Physical access control devices and systems play an important part in our life from the simplest single door of your house to a larger scale of organizations and governments. Together with the technological proliferation, there are increasing demands for safety and security. Electronic access control system (EACS) such as: biometrics, card based, intruder alarm, touchpad and keypad, etc. are playing a critical role in replacing the outdated and insecure traditional access control methods like human or locks and keys. According to MarketsandMarkets research, EACS market is “witnessing a positive growth and increased adoption across the globe” and expected to reach $16.3 billion by 2017.
While other types of electronic access control methods such as: password, PIN or magnetic stripe appeared to have inevitable vulnerabilities and caused losses to the owners, biometrics emerges as a stronger authentication solution that eliminates hassles, cuts cost, and most of all, provides the highest level of safety and convenience. After all, the biggest mission of a security access control is to ensure the authenticated users only access what they are authorized to. Although one of the earliest biometric systems that have been used at San Francisco International airport produced more than 50,000 verifications on high volume days in 1991, the adoption has just become more popular since the terrorist attack on September, 11th 2001.
The physical-based biometric systems using unique human features like fingerprint, retina, iris, hand geometry, etc. can provide accountability and accuracy for the system. Commercial enterprises and government agencies that have increasingly deployed biometric access control can gain numerous benefits over the effective investment.
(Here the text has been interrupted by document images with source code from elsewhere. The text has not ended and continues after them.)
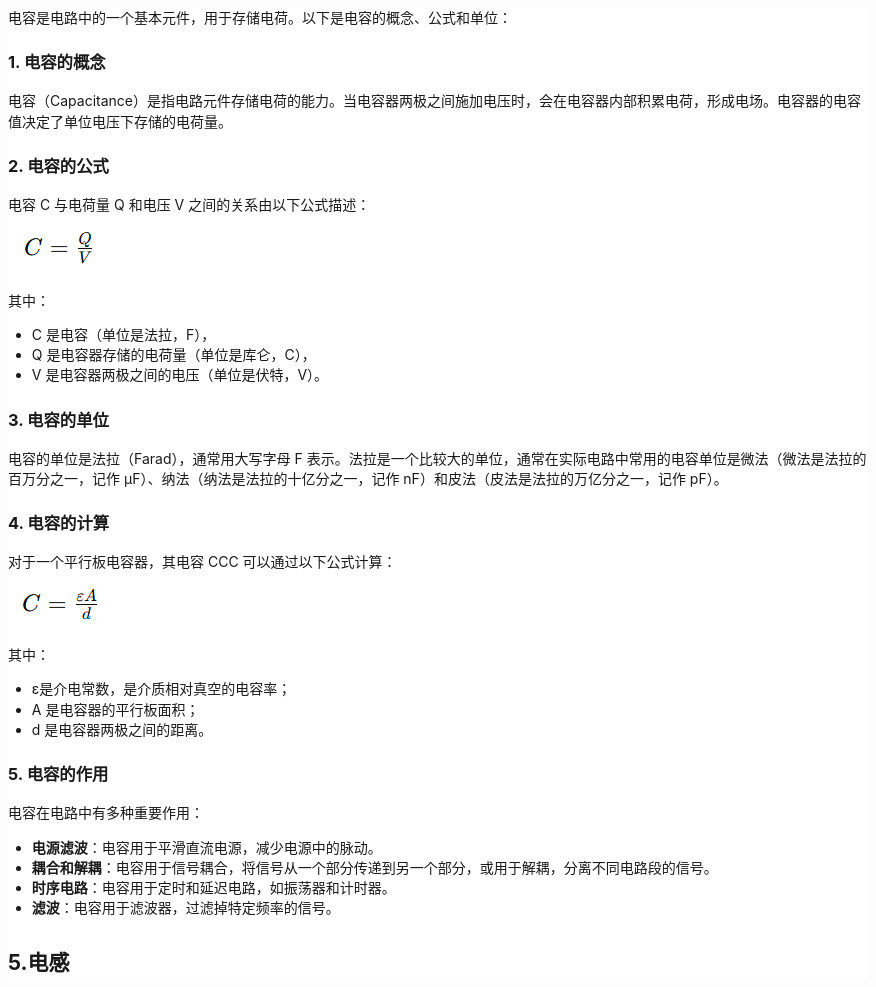 



电容是电路中的一个基本元件，用于存储电荷。以下是电容的概念、公式和单位：

### 1. 电容的概念

电容（Capacitance）是指电路元件存储电荷的能力。当电容器两极之间施加电压时，会在电容器内部积累电荷，形成电场。电容器的电容值决定了单位电压下存储的电荷量。

### 2. 电容的公式

电容 C 与电荷量 Q 和电压 V 之间的关系由以下公式描述：

![image-20240612111725611](assets/image-20240612111725611.png)

其中：

- C 是电容（单位是法拉，F），
- Q 是电容器存储的电荷量（单位是库仑，C），
- V 是电容器两极之间的电压（单位是伏特，V）。

### 3. 电容的单位

电容的单位是法拉（Farad），通常用大写字母 F 表示。法拉是一个比较大的单位，通常在实际电路中常用的电容单位是微法（微法是法拉的百万分之一，记作 μF）、纳法（纳法是法拉的十亿分之一，记作 nF）和皮法（皮法是法拉的万亿分之一，记作 pF）。

### 4. 电容的计算

对于一个平行板电容器，其电容 CCC 可以通过以下公式计算：

 ![image-20240612111758767](assets/image-20240612111758767.png)

其中：

- ε是介电常数，是介质相对真空的电容率；
- A 是电容器的平行板面积；
- d 是电容器两极之间的距离。

### 5. 电容的作用

电容在电路中有多种重要作用：

- **电源滤波**：电容用于平滑直流电源，减少电源中的脉动。
- **耦合和解耦**：电容用于信号耦合，将信号从一个部分传递到另一个部分，或用于解耦，分离不同电路段的信号。
- **时序电路**：电容用于定时和延迟电路，如振荡器和计时器。
- **滤波**：电容用于滤波器，过滤掉特定频率的信号。





## 5.电感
Theft, tampering, sabotage, etc. are aching problems that organizations are facing, especially when employee theft is increasing these days. According to the National Retail Federation report, 60% all inventory losses are actually caused by employees and about $33 billion in revenue lost in 2013 due to employee theft. Biometric security systems which authenticate the identities of individuals to grant their accesses to critical and sensitive areas, facilities or resources can minimize these issues by adding extra layers to the security system. Biometrics integrated into sophisticated security systems can make it much more difficult for culprits of sabotage or theft. More than that, having a biometrics system in cases that can scan through large groups of people is the way to go as it reduces processing time, resources, and human errors.
The situation becomes more complicated when it comes to government issues. The International Air Transport Association (IATA) projects that the global travel will grow 4.1% per year, from 3.3 billion passengers in 2014 to 7.3 billion in 2034. It is required that airport operations and processes have to be innovatively improved in order to ensure passengers’ safety as well as the national security. In this case, biometric identification system scans travelers at the airports and matches their identities against the database of terrorists stored in their systems, thereby, identify possible attacks and mitigating the security risks.
Besides, access control to these airports’ sensitive facilities can be further improved by using biometric-based ID card for example E-Passport or E-Visa by collecting biometric information for visa/ passport issuance and verifying travelers’ data when they enter. On May 2014, two of the world’s busiest airports, Atlanta Hartsfield-Jackson and Chicago O’Hare, announced the introduction of biometric Automated Passport Control (APC) kiosks which resulted in the prediction of global automated border control market to grow 22% CARG from 2014 – 2018 by Acuity.
Apparently there are undeniable benefits that biometric access control can bring: highest security, convenience, cost effectiveness, reliability, etc. In the next coming years, the access control market which biometrics plays a crucial role is expected to reach $10.4 billion by 2020, at a CAGR of 10.6% between 2014 and 2020, according to “Access Control Market by Product, Application & By Geography – Global Forecast & Analysis to 2020” report.